> _Exercise prompt_: With the line containing "- 4. Refúgio de paz e contato com a natureza." as the start and the line containing "[image3]: /images/beginner/id-editor_image3.png" as the end, transcribe that span of the entries below exactly, including both.

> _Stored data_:
------------------------------------

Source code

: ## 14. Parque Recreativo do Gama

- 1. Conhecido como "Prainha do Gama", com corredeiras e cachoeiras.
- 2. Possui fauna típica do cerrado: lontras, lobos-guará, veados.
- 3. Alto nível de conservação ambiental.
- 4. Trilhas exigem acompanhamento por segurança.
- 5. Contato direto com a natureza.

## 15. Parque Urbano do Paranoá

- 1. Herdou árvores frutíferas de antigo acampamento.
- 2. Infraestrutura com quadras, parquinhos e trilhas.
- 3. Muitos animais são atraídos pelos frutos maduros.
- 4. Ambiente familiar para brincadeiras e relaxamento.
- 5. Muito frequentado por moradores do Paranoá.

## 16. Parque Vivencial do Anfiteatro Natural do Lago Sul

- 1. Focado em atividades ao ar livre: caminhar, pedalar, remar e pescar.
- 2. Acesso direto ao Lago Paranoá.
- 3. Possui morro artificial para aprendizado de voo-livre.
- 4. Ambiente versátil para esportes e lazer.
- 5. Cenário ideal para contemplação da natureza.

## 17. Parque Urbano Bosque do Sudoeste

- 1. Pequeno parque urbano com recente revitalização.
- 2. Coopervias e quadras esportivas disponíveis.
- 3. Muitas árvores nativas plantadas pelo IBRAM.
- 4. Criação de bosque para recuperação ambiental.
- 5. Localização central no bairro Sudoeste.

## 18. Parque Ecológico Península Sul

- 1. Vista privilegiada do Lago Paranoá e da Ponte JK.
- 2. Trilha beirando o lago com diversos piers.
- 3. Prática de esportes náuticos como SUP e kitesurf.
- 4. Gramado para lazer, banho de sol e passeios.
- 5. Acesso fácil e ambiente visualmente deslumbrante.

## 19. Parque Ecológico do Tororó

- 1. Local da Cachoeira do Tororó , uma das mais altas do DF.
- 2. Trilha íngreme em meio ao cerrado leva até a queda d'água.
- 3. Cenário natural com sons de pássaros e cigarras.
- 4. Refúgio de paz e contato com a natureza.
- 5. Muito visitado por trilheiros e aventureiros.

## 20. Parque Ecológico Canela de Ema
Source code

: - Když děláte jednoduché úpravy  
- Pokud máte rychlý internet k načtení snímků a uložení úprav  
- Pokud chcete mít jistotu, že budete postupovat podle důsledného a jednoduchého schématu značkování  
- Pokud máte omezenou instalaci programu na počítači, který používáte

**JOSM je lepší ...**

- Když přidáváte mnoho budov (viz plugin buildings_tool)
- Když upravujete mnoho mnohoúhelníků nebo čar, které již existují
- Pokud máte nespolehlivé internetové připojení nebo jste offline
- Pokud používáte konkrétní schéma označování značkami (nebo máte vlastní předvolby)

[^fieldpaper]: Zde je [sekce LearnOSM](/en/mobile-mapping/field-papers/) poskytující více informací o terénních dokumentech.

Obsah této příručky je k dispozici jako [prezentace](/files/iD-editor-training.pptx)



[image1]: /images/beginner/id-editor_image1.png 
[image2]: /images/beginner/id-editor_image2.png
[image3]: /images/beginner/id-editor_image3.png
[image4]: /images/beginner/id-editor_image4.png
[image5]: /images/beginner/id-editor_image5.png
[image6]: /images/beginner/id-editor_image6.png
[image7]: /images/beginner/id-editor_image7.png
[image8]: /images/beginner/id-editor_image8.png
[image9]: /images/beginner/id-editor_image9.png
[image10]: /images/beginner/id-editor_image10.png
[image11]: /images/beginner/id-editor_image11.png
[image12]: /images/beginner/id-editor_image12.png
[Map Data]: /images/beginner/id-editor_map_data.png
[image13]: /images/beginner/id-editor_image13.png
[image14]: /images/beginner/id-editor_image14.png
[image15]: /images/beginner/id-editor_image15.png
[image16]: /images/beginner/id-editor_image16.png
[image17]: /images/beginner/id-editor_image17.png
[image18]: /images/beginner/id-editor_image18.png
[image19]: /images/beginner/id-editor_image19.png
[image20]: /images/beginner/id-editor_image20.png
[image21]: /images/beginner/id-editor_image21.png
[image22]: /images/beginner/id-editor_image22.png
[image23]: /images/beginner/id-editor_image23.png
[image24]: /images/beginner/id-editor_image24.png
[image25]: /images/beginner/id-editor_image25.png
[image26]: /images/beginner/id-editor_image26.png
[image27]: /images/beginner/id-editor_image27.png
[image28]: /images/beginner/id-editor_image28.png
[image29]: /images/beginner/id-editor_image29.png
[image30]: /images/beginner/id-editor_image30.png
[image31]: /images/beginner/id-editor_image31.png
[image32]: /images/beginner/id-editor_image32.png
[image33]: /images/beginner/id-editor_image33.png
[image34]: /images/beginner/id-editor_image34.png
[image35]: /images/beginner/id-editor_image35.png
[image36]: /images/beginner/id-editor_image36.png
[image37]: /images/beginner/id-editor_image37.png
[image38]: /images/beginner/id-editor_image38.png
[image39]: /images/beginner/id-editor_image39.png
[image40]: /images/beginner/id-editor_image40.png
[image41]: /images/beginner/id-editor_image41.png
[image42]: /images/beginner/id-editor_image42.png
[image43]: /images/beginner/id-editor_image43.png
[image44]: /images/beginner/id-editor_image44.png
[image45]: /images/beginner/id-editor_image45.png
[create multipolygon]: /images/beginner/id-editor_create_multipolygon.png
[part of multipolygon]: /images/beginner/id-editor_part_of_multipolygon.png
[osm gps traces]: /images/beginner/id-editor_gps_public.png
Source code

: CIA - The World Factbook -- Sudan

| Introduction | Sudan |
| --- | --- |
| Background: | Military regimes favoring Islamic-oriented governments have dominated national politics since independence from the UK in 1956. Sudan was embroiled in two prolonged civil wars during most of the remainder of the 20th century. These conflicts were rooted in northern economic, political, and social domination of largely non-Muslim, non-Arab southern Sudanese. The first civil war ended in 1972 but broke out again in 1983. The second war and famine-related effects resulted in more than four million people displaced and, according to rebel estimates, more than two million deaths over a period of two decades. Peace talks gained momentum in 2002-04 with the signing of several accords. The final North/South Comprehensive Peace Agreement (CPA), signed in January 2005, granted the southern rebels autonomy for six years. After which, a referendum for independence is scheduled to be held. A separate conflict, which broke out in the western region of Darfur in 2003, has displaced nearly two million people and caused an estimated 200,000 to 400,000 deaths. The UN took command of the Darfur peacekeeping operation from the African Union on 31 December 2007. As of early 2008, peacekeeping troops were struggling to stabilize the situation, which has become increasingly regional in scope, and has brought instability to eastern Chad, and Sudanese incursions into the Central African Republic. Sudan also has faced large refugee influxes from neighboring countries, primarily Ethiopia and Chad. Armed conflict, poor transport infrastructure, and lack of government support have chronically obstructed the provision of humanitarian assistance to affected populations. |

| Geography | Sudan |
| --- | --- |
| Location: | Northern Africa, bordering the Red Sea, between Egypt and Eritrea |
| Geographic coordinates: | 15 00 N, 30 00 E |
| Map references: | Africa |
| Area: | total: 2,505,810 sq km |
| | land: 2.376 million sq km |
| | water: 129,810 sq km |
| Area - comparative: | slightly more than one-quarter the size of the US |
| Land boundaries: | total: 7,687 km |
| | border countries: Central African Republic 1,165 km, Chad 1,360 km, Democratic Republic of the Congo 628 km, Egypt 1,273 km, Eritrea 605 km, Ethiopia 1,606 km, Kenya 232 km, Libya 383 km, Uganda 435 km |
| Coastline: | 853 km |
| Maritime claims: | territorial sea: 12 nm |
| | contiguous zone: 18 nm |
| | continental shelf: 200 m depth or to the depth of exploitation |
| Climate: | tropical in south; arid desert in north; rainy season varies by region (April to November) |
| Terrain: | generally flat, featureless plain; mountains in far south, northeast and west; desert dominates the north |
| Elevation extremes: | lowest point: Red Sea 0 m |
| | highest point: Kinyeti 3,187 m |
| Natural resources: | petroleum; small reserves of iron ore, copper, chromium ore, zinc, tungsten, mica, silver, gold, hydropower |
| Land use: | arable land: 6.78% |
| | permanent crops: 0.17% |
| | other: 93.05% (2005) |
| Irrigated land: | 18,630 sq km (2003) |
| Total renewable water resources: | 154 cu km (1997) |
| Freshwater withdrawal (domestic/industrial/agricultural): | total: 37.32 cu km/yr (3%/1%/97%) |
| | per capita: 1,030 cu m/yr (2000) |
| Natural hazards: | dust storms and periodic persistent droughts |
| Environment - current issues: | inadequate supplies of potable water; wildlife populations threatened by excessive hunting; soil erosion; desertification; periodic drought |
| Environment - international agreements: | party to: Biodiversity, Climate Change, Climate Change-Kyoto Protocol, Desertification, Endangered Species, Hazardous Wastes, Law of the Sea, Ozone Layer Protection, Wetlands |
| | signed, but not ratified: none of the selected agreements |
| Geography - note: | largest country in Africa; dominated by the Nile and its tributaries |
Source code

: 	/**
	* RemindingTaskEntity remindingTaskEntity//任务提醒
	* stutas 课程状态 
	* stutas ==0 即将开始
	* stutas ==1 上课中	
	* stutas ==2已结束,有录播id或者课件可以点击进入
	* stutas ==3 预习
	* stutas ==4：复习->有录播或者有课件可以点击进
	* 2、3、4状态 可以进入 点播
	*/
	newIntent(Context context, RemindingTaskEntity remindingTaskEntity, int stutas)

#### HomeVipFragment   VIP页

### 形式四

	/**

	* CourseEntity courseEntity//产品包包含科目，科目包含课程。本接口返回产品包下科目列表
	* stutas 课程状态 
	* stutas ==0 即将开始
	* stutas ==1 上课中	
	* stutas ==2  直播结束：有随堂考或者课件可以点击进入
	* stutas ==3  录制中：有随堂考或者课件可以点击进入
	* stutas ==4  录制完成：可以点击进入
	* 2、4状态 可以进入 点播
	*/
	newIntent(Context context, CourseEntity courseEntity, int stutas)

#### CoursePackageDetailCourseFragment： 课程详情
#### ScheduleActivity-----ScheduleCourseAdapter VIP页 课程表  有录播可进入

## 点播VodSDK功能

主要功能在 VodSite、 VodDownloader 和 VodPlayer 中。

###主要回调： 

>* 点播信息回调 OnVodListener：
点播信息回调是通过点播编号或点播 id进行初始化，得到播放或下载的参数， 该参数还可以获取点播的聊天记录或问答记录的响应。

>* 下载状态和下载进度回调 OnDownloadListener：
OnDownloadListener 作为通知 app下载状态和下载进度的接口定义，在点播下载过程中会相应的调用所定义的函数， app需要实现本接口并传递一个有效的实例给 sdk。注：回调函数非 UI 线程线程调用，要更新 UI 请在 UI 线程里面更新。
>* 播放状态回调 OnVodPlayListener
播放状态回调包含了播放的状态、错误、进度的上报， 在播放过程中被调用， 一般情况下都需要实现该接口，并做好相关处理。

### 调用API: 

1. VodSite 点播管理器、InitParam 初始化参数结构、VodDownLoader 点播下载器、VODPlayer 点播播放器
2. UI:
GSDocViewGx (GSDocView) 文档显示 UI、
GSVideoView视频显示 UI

------------------------------------

> _Response area_:
- 4. Refúgio de paz e contato com a natureza.
- 5. Muito visitado por trilheiros e aventureiros.

## 20. Parque Ecológico Canela de Ema
Source code

: - Když děláte jednoduché úpravy  
- Pokud máte rychlý internet k načtení snímků a uložení úprav  
- Pokud chcete mít jistotu, že budete postupovat podle důsledného a jednoduchého schématu značkování  
- Pokud máte omezenou instalaci programu na počítači, který používáte

**JOSM je lepší ...**

- Když přidáváte mnoho budov (viz plugin buildings_tool)
- Když upravujete mnoho mnohoúhelníků nebo čar, které již existují
- Pokud máte nespolehlivé internetové připojení nebo jste offline
- Pokud používáte konkrétní schéma označování značkami (nebo máte vlastní předvolby)

[^fieldpaper]: Zde je [sekce LearnOSM](/en/mobile-mapping/field-papers/) poskytující více informací o terénních dokumentech.

Obsah této příručky je k dispozici jako [prezentace](/files/iD-editor-training.pptx)



[image1]: /images/beginner/id-editor_image1.png 
[image2]: /images/beginner/id-editor_image2.png
[image3]: /images/beginner/id-editor_image3.png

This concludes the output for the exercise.